For Lewis, much of this owed to Calvin’s personality. He was “a man born to be the idol of the revolutionary intellectuals: an unhesitating doctrinaire, ruthless and efficient in putting his doctrine into practice.” And in guiding the intellectual development of Protestantism, “Calvin goes on from the original Protestant experience to build a system, to extrapolate, to raise all the dark questions and give without flinching the dark answers.” The culmination of this is that Calvinism seems to take up a view of power “which comes near to saying that omnipotence must be worshiped even if it is evil.” It would be hard to summarize Kenogaia better.

And, to take it back to natural theology, if the only attribute of the designer that can really be extrapolated from nature is power—omnipotence—is that enough to build a religion? Or might it, as Lewis observes, suggest dark questions that can lead to even darker answers?

Revelation

The end of Dante's Paradiso, illustrated by Gustave Dore
The end of Dante's Paradiso, illustrated by Gustave Dore. Image from wikimedia commons.

The recourse is to look to revelation itself. The weakness of natural theology, of the design argument, is that it cannot draw on revealed tradition. And what does the story say?

This is, I think, what Hart is doing with Oriens in Kenogaia. The irruption of light into the dark, empty world, to reveal what is true but what cannot necessarily be known from nature or experience.

We see, in Oriens’s mission to rescue his lost sister Aurora, the Christian theology Hart has outlined frequently in his nonfiction: the boundless love and compassion for humanity, the willingness to go through whatever is needed to rescue those who are trapped in the prison of darkness, even should it mean descending into hell to do so, and the eventual leading and achieving of a universal restoration of all in the apokatastasis of the novel’s conclusion, which suggests (but does not show) that even Lord Theoplast might not be without possible redemption.
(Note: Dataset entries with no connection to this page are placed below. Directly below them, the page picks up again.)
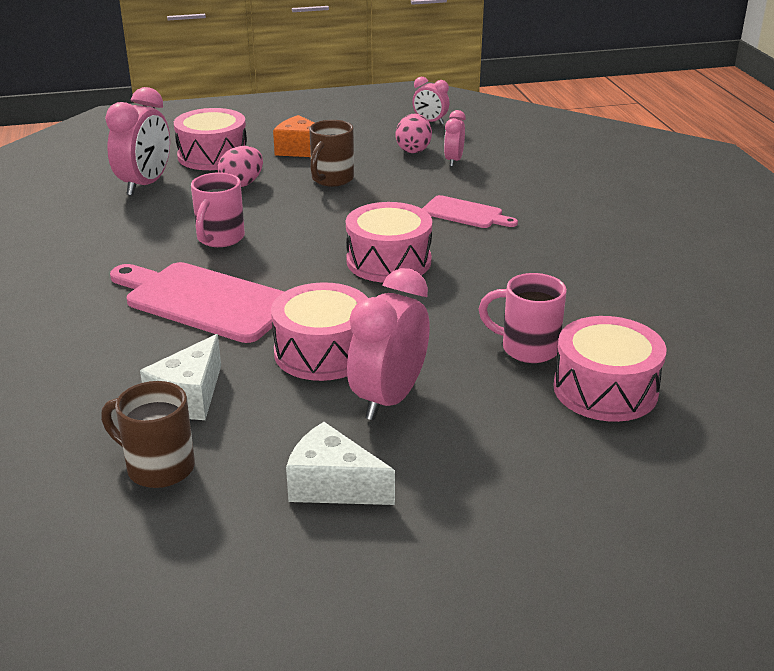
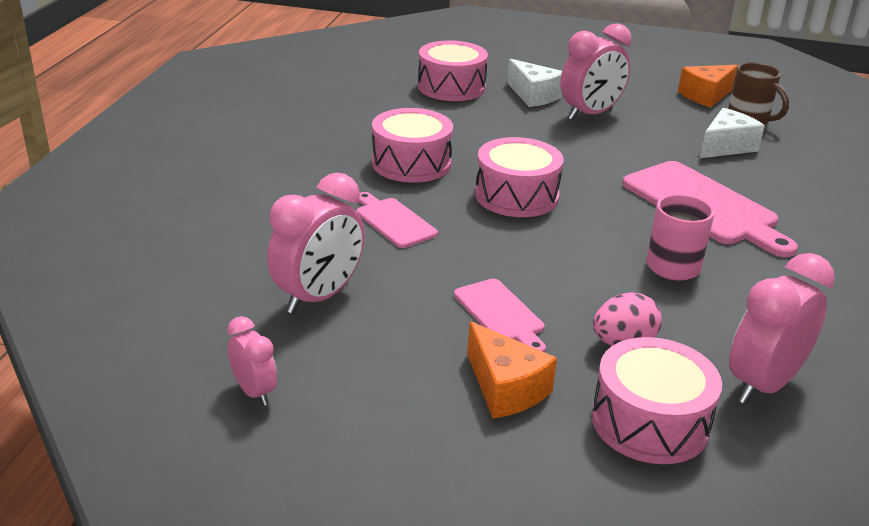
camera: 155 degrees left, 0 degrees up
(235, 510) = (706, 96): none -> orange cheese
(323, 352) = (619, 147): pink drum -> pink drum (411, 163)
(331, 179) = (501, 314): brown mug -> pink cutting board
(333, 485) = (648, 92): white cheese -> white cheese (534, 95)
(413, 150) = (346, 335): pink egg -> none
(453, 161) = (318, 297): pink clock -> pink clock, size x1.82
(527, 348) = (473, 114): pink mug -> none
Perhaps it all sounds non-traditional. But as Hart pointed out in Tradition and Apocalypse, tradition must be a kind of unveiling, a future-oriented apocalypse, and not hidebound fidelity to the confusions and incompatibilities of the past or present. When we are unsure whether something should be defined as heretical or not, our only foolproof method to find heresy is “in cases of moral departure from the explicit teachings of Christ.” And if our natural theology and our systematics encourage just such a moral departure…well, then…?

Kenogaia is possibly Hart’s most provocative book, for all the reasons outlined above. But it also is a complete encapsulation his thought and approach to theology. And, really, speaking as someone who was definitively nurtured in the study of religion by C.S. Lewis, I suspect any theology worth taking seriously must also be able to find expression in fiction, just as Hart's has here.


*An earlier version of this piece contained the typo Plenoma instead of Pleroma, and also left out two of Hart's most important books.